Les Vertes et les Jaunes sont très impressionnées. Quoi ! ce sont ces Bleues qui, hier encore, sautaient à la corde ou jouaient à cligne-musette, que voilà vêtues et traitées comme des reines !…

On tourne beaucoup la tête dans le jeune bataillon, et la mère Sainte-Thaïs a bien de la peine à former les rangs.


Marie-Rose est très contente de cette visite à Nazareth. Ce n’est pas tant à cause de la Sainte Vierge envers laquelle elle ne fut dévote que beaucoup plus tard, non plus pour saint Joseph qu’elle continue à traiter sans façon ; — pour ce dernier même, elle n’est pas éloignée de croire qu’elle lui fait une faveur en venant le voir dans sa toilette blanche. Non, toutes ses attentions, toutes ses grâces sont pour le cher Enfant Jésus qu’elle aime infiniment, tout comme au temps où elle lui portait des galettes et de petits cierges.

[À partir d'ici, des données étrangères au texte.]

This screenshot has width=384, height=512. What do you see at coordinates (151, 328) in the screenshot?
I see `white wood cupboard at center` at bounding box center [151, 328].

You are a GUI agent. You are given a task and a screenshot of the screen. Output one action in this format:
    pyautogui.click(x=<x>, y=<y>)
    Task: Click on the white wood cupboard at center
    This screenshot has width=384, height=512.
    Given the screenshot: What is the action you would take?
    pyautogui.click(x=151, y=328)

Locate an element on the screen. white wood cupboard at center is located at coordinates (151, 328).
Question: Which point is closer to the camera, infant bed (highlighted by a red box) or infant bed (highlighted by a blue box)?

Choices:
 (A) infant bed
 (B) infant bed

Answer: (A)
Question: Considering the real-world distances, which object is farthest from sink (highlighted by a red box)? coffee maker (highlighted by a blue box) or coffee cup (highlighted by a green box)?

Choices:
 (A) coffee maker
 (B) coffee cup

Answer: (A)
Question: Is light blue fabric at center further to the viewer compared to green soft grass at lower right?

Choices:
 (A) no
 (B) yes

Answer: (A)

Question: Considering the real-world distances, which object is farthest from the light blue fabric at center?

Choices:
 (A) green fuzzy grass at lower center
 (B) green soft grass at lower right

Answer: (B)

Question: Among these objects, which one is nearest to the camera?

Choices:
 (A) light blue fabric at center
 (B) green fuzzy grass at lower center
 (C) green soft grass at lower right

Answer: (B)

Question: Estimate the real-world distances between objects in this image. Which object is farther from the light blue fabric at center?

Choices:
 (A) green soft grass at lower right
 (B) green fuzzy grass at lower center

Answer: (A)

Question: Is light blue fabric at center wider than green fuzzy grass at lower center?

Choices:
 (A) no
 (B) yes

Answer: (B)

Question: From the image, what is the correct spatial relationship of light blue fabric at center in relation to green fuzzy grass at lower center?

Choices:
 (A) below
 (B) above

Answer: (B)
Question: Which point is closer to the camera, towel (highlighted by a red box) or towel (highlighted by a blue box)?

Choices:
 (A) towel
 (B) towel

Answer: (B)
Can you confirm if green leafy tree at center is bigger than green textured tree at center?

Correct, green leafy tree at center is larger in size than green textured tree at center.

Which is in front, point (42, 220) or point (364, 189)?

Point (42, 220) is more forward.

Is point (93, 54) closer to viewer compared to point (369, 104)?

— Vous voyez, lui dit-elle en elle-même, c’est pour vous que je suis si belle.

C’est d’ailleurs le seul accès de coquetterie qu’elle eut dans toute cette journée.


Rien ne peut rendre la beauté du Chœur au jour de la première communion, la profusion de lumières et de fleurs, la splendeur des chants, la majesté des cérémonies, tempérée par la grâce du petit troupeau blanc qui évolue avec cet ordre, cette aisance que donne seulement l’exercice quotidien.

Les familles occupent des places de choix dans la chapelle du monde, mais sont séparées des enfants par la grille. Ce n’est qu’après l’office qu’il y aura une demi-heure de parloir.